LONDON — The U.K. government Thursday said it will sell Northern Rock PLC to Virgin Money for £747 million ($1.2 billion) cash, marking a major loss on its investment in the mortgage lender that became a symbol of the financial crisis when its near-collapse sparked a run on the bank four years ago.
U.K. Financial Investments Ltd., the government body that managed the holding, said it could receive as much as £1 billion over time through a further £150 million in Northern Rock bonds it will hold, and a promise of additional money if the bank is sold or floated for a profit within the next five years. Another £50 million is likely to be paid to the government after the sale completes next year, depending on the bank's net asset value.
Chancellor of the Exchequer George Osborne Thursday called the sale "the best deal for British taxpayers" and part of the longer-term recovery of the U.K. economy and its banking system. He had formally put the bank up for sale in June and the sales process was handled by Deutsche Bank AG.

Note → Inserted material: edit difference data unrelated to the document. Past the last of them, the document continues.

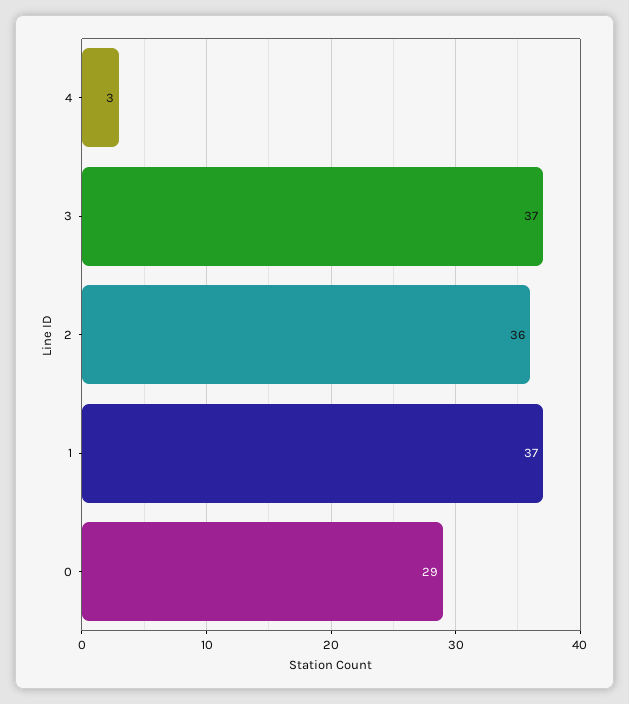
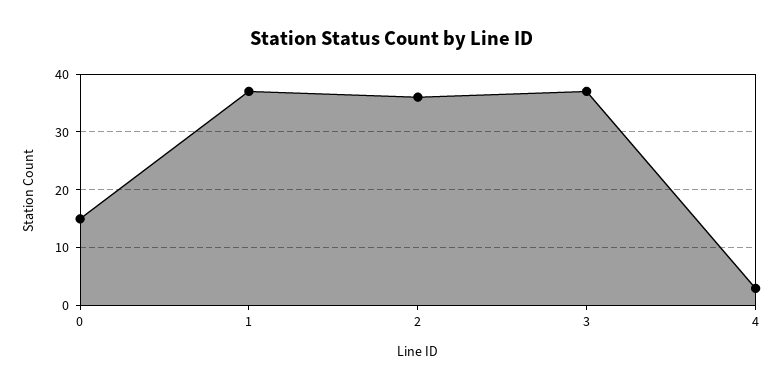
  {
    "4": 3,
    "3": 37,
    "2": 36,
    "1": 37,
-   "0": 29
+   "0": 15
  }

The purchase is a coup for Virgin Money, which had tried to buy Northern Rock before it was nationalized in February 2008 and restructured into a smaller bank, and which is trying to gain a foothold in a U.K. retail banking sector dominated by just five major banks. Virgin Money is the financial arm of Richard Branson's Virgin empire.
For its cash, Virgin Money will receive 75 Northern Rock branches, mainly in the north of England, 1 million customers, a £14 billion mortgage book and £16 billion in retail deposits. Virgin Money had been seen as the front-runner to acquire the bank, and had lined up financial backing for the purchase from U.S. investor Wilbur Ross.
"We are ready to shake up the banking market with a fresh approach and some Virgin style," Richard Branson wrote on his blog Thursday. The business will be rebranded with the Virgin Money name next year and used as a branch platform for Virgin Money's existing mortgage, credit card and insurance products.
U.K. banks are currently being battered by increased regulation and worries over the euro-zone debt crisis, raising questions about whether now was the best time to sell Northern Rock. New banking reforms are due to be written into legislation some time next year that will aim to improve competition and make the country's financial system safer.
The sale also highlights how the U.K. has lagged far behind the U.S. and European countries in shedding its holdings since the financial crisis.
The government invested £1.4 billion in equity in Northern Rock, but had been resigned to making a loss on the bank because of the costs involved in restructuring it and preparing it for the sale. A larger "bad bank" holding the bulk of the original Northern Rock's mortgage loans is still owned by the government. It made a profit in the first half and has been paying down a government loan currently standing at around £20 billion.
In the context of that holding, and the government's even-larger stakes in banking giants the Royal Bank of Scotland Group PLC (RBS) and Lloyds Banking Group PLC, Thursday's sale is relatively tiny.
The stakes in RBS and Lloyds stakes, which cost the government around £63 billion, are currently £37 billion under water.
Keith Morgan, head of wholly owned investments at UKFI, dismissed the suggestion that it wasn't a good time for the government to be selling a bank, noting that the total payments received may end up not being much below Northern Rock's £1.12 billion book value. That compares with European banking stocks currently trading at an average 0.6 times book value.
The total cost or payoff to taxpayers from the U.K. bank holdings will also take years to fully emerge, he said.
The sale of Northern Rock has symbolic value since a breakdown in bank funding markets in summer 2007 forced the bank to seek emergency funding from the Bank of England, causing panic for Northern Rock customers. In mid-September of that year, customers lined up outside of branches to get their money out, in the first run on a U.K. bank for more than a century. The government later said it would guarantee all of the bank's retail deposits but was criticized for being slow to react as the crisis unfolded.